Les communautés autochtones avec lesquelles nous travaillons (Garo, Santal) ne sont pas reconnues par le gouvernement. Cela fait des années qu’ils et elles vivent ici, mais ne sont pas considéré⋅e⋅s comme étant des Bangladais⋅es. Leur langue n’est pas reconnue et l’enseignement à l’école est en bengali. Les professeurs ne s’en soucient pas, alors souvent les enfants autochtones qui ne parlent pas cette langue couramment abandonnent. Récemment, une campagne de plaidoyer de Caritas et d’autres associations a abouti à l’introduction du programme scolaire en 5 langues différentes. Mais malheureusement, nous manquons de professeurs compétent⋅es pour le mettre en œuvre.

Traditionnellement, les communautés autochtones travaillent dans les champs, alors quand les femmes peuvent faire de l’artisanat, cela profite à toute la famille. Avec nous, le travail est flexible, elles peuvent travailler quand elles veulent. Pendant la saison des récoltes, elles travaillent dans les champs, et pendant la saison creuse, elles peuvent faire de l’artisanat. Certaines communautés ont des savoir-faire traditionnels comme la communauté Santa qui travaille le bambou. Les femmes savent déjà comment faire, nous leur permettons juste de vendre leurs produits à l’international et de gagner de l’argent. 

 

Il y a enfin les personnes de basses castes.
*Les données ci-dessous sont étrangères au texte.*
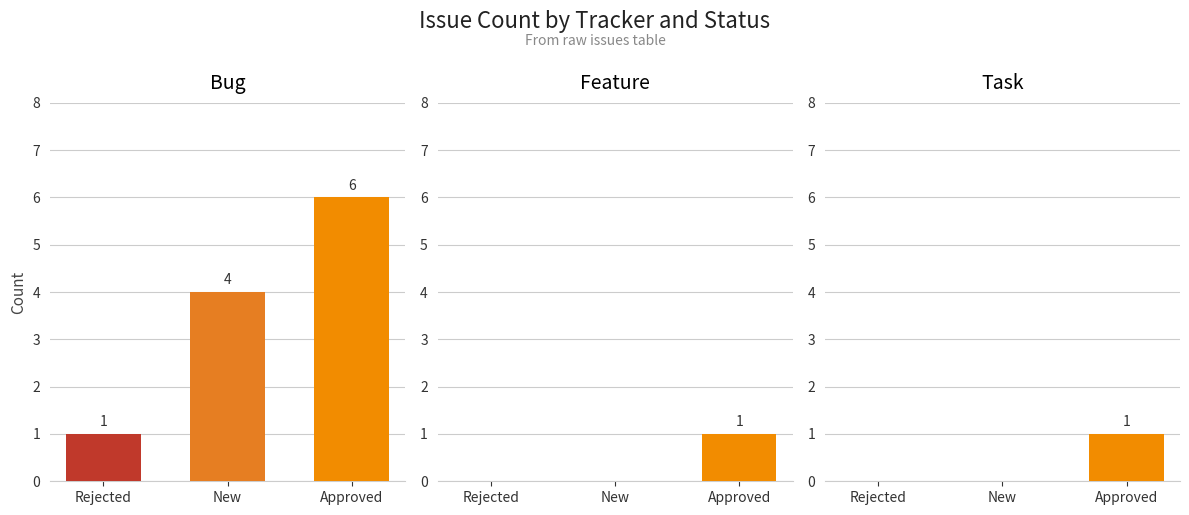

How many values in the Bug series are below 4?

1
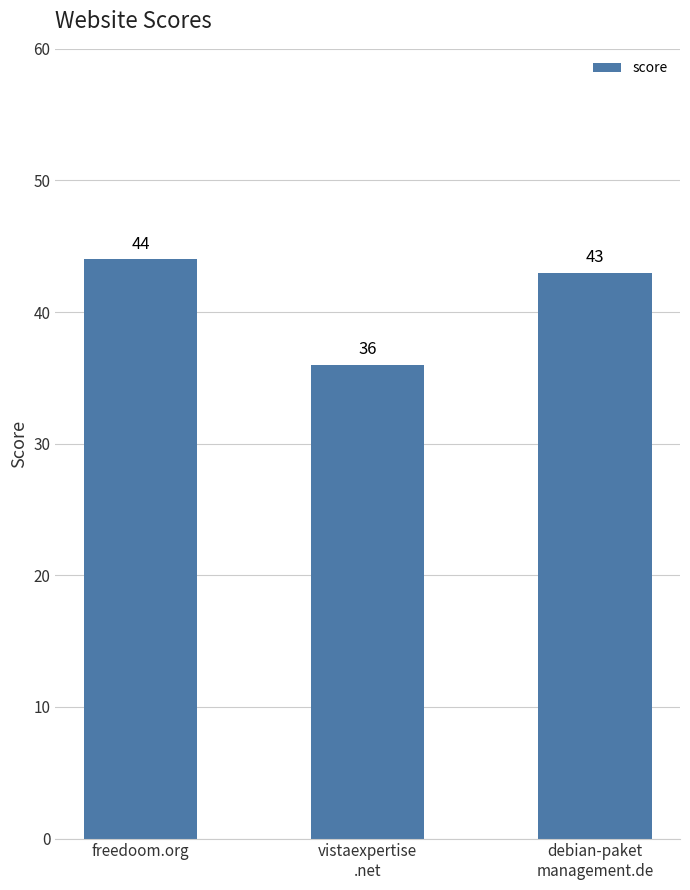

What position from the left is vistaexpertise
.net?

2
La communauté Rishi, par exemple, subit de nombreuses discriminations. Les gens ne veulent pas se mélanger à ces personnes dans l’espace public. Petit à petit, la situation s’améliore mais économiquement parlant, leurs conditions ne sont toujours pas bonnes. Elles travaillent souvent dans des salons de coiffure, des cordonneries, des épiceries ou comme agentes de nettoyage. Ce genre de métiers ne garantit pas de revenus réguliers. Ça les soutient vraiment quand on travaille avec elles.